Foglie verdi e brillanti: luce, nutrienti e prevenzione delle carenze
Luce e ambiente
La luce è fondamentale per mantenere le foglie del pothos verdi e lucenti. Prediligi una posizione luminosa, ma lontana dai raggi solari diretti che potrebbero causare bruciature fogliari o surriscaldare l’acqua. In ambienti poco illuminati, le foglie possono perdere vivacità e variegature.
Fertilizzazione in acqua
Coltivando il pothos in acqua, le radici non hanno accesso ai nutrienti del terreno. È quindi utile aggiungere periodicamente un fertilizzante liquido specifico per piante verdi o idroponiche, seguendo le dosi indicate dal produttore.
- Frequenza: in genere, è sufficiente una somministrazione ogni 4-6 settimane, ma può variare in base alla crescita della pianta e alle condizioni ambientali.
- Diluizione: evita eccessi di concime, che possono danneggiare le radici. Meglio una dose minima e costante che un eccesso occasionale.
Prevenzione delle carenze nutrizionali
I principali segnali di carenza sono ingiallimento delle foglie (clorosi), crescita rallentata o perdita di turgore. In questi casi, verifica la qualità dell’acqua, la presenza di alghe e valuta un apporto leggero di fertilizzante.
Problemi comuni e soluzioni pratiche
Marciume radicale
Il marciume delle radici è uno dei problemi più frequenti nella coltivazione in acqua. Si manifesta con radici scure, molli e maleodoranti. Per prevenirlo:
- Cambia l’acqua regolarmente.
- Non lasciare residui di foglie o altri materiali organici nel contenitore.
- Taglia prontamente le parti danneggiate.
Alghe e acqua verde
La formazione di alghe è favorita dalla luce diretta e dalla presenza di sostanze organiche. Per ridurne la crescita:
- Posiziona il vaso lontano da finestre troppo soleggiate.
- Pulisci il contenitore ad ogni cambio d’acqua.
- Puoi avvolgere la base del vaso con carta o un tessuto scuro per limitare la luce alle radici.
Insetti e muffe
Anche se più rare rispetto alla coltivazione in terra, possono comparire piccole larve o muffe galleggianti. Rimuovile manualmente e, se necessario, effettua un cambio d’acqua più frequente.

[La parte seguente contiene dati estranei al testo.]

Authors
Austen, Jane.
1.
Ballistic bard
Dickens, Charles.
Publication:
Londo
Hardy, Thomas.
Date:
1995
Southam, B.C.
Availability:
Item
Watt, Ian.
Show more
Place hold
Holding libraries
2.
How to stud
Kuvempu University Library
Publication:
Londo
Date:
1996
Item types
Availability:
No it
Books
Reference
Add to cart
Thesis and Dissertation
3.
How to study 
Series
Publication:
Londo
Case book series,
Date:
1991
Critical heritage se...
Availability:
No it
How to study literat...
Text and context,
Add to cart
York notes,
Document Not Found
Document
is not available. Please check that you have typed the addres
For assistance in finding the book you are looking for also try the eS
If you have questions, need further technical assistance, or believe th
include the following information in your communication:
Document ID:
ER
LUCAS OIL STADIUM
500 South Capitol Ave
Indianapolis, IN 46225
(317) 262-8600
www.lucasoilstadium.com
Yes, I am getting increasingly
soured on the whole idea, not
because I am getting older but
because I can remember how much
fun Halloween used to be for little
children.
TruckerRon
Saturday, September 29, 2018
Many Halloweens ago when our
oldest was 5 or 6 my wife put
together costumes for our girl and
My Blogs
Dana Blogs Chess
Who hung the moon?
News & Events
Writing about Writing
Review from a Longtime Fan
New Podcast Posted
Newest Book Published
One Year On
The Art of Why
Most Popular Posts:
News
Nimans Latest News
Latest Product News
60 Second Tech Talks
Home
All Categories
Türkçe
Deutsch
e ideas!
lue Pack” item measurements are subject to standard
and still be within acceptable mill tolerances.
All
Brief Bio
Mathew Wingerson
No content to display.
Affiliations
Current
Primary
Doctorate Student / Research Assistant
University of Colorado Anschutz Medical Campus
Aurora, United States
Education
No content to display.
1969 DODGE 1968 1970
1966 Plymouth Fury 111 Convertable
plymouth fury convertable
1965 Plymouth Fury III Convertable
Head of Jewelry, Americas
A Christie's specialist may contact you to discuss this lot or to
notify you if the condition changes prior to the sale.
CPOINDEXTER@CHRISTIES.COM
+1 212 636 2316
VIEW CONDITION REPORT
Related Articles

Tabella riassuntiva: cura del pothos in acqua
| Fattore | Azioni consigliate | Frequenza | Note utili |
|---|---|---|---|
| Cambio acqua | Sostituzione completa con acqua decantata o filtrata | Ogni 1-2 settimane | Anticipare se acqua torbida o maleodorante |
| Pulizia radici/vaso | Risciacquo radici e lavaggio vaso | Ad ogni cambio acqua | Usare solo acqua, evitare detergenti |
| Luce | Luce indiretta intensa | Costante | Evitare sole diretto |
| Fertilizzazione | Fertilizzante liquido per piante verdi/idroponiche | Ogni 4-6 settimane | Diluire bene, evitare eccessi |
| Controllo radici | Eliminare radici marce o scure | Al bisogno | Taglia con forbici pulite |
| Gestione alghe | Limitare esposizione luce diretta e pulire vaso | All’occorrenza | Avvolgere base vaso se necessario |
Consigli pratici per un pothos in acqua sempre bello
- Controlla regolarmente le radici: la salute delle radici è il primo segnale dello stato della pianta. Radici bianche e turgide sono indice di benessere.

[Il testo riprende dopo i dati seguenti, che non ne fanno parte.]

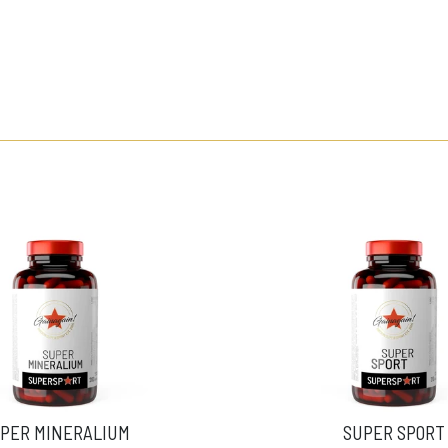
PER MINERALIUM
SUPER SPORT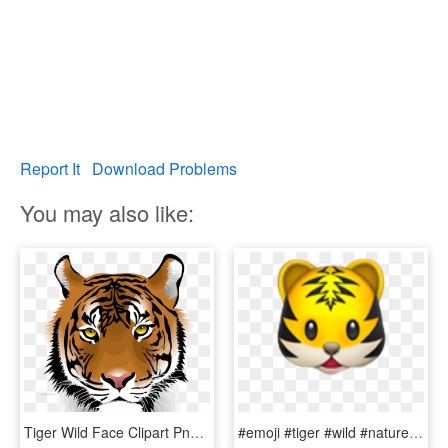
Report It
Download Problems
You may also like:
Tiger Wild Face Clipart Png Download - Tiger Png Download, Transparent Png
#emoji #tiger #wild #nature #animal #cat #kopf #face - Tiger Emoji Apple, HD Png Download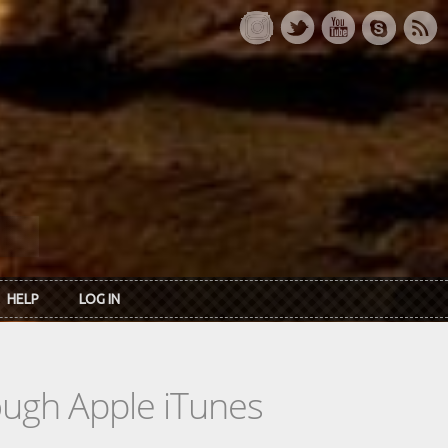
HELP
LOG IN
rough Apple iTunes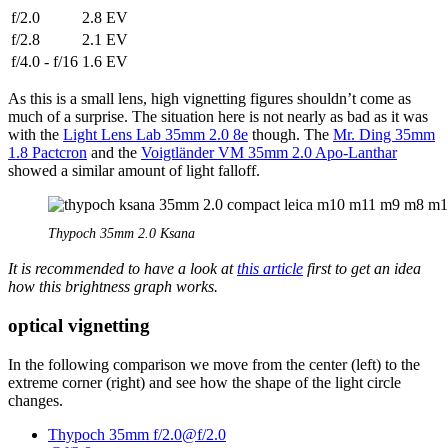
f/2.0
2.8 EV
f/2.8
2.1 EV
f/4.0 - f/16
1.6 EV
As this is a small lens, high vignetting figures shouldn’t come as
much of a surprise. The situation here is not nearly as bad as it was
with the
Light Lens Lab 35mm 2.0 8e
though. The
Mr. Ding 35mm
1.8 Pactcron
and the
Voigtländer VM 35mm 2.0 Apo-Lanthar
showed a similar amount of light falloff.
Thypoch 35mm 2.0 Ksana
It is recommended to have a look at
this article
first to get an idea
how this brightness graph works.
optical vignetting
In the following comparison we move from the center (left) to the
extreme corner (right) and see how the shape of the light circle
changes.
Thypoch 35mm f/2.0@f/2.0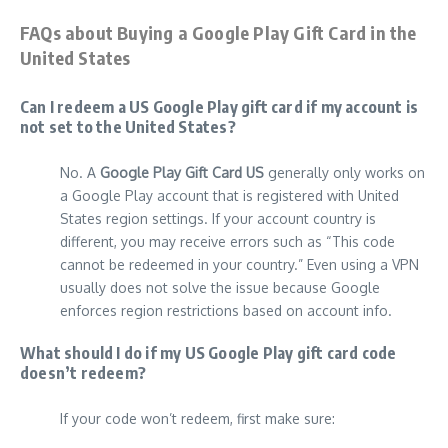
FAQs about Buying a Google Play Gift Card in the
United States
Can I redeem a US Google Play gift card if my account is
not set to the United States?
No. A
Google Play Gift Card US
generally only works on
a Google Play account that is registered with United
States region settings. If your account country is
different, you may receive errors such as “This code
cannot be redeemed in your country.” Even using a VPN
usually does not solve the issue because Google
enforces region restrictions based on account info.
What should I do if my US Google Play gift card code
doesn’t redeem?
If your code won’t redeem, first make sure: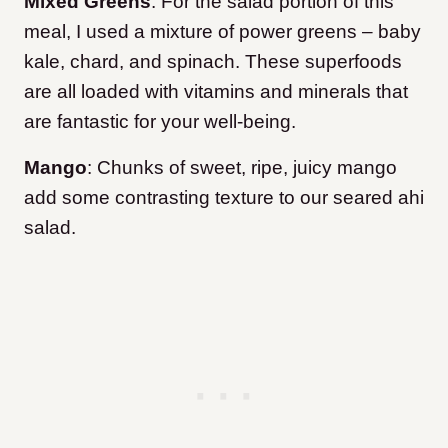
Mixed Greens
: For the salad portion of this
meal, I used a mixture of power greens – baby
kale, chard, and spinach. These superfoods
are all loaded with vitamins and minerals that
are fantastic for your well-being.
Mango
: Chunks of sweet, ripe, juicy mango
add some contrasting texture to our seared ahi
salad.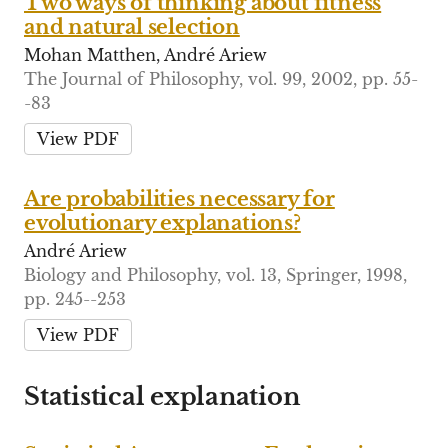
Two ways of thinking about fitness
and natural selection
Mohan Matthen, André Ariew
The Journal of Philosophy, vol. 99, 2002, pp. 55-
-83
View PDF
Are probabilities necessary for
evolutionary explanations?
André Ariew
Biology and Philosophy, vol. 13, Springer, 1998,
pp. 245--253
View PDF
Statistical explanation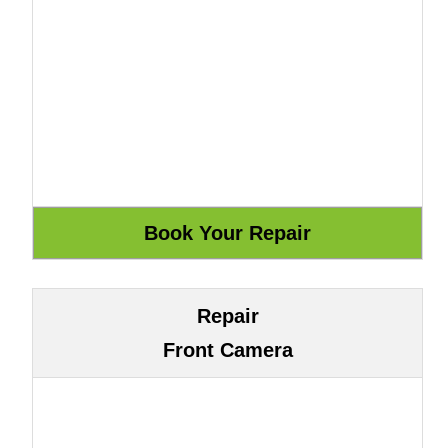
Repair
Front Camera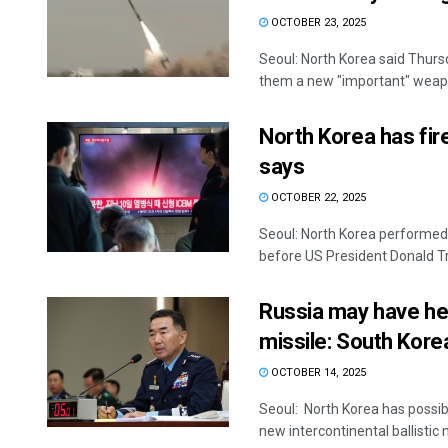
OCTOBER 23, 2025
Seoul: North Korea said Thursd
them a new "important" weapo
North Korea has fire
says
OCTOBER 22, 2025
Seoul: North Korea performed i
before US President Donald Tr
Russia may have he
missile: South Kore
OCTOBER 14, 2025
Seoul: North Korea has possib
new intercontinental ballistic 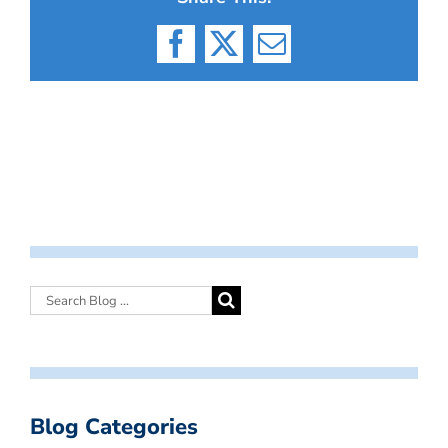
Facebook
X
Email
Blog Categories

- Scegli acqua di qualità: se possibile utilizza acqua filtrata, piovana o decantata per almeno 24 ore per ridurre cloro e impurità.
- Non sovraffollare il vaso: se inserisci più talee, assicurati che abbiano spazio sufficiente per svilupparsi senza intrecciarsi eccessivamente.
- Evita sbalzi termici: il pothos teme le correnti d’aria fredda e le temperature troppo elevate che possono favorire la crescita di alghe e batteri.
- Pota regolarmente: se la pianta cresce troppo o perde vigore, taglia le parti più vecchie per stimolare nuove ramificazioni.
- Osserva le foglie: foglie opache o con macchie possono essere sintomo di carenze o di un ambiente poco salubre.
Seguendo questi accorgimenti, il pothos coltivato in acqua può diventare un elemento decorativo di grande effetto e una soddisfazione per chi cerca una pianta facile da gestire ma capace di regalare eleganza e vitalità agli ambienti interni.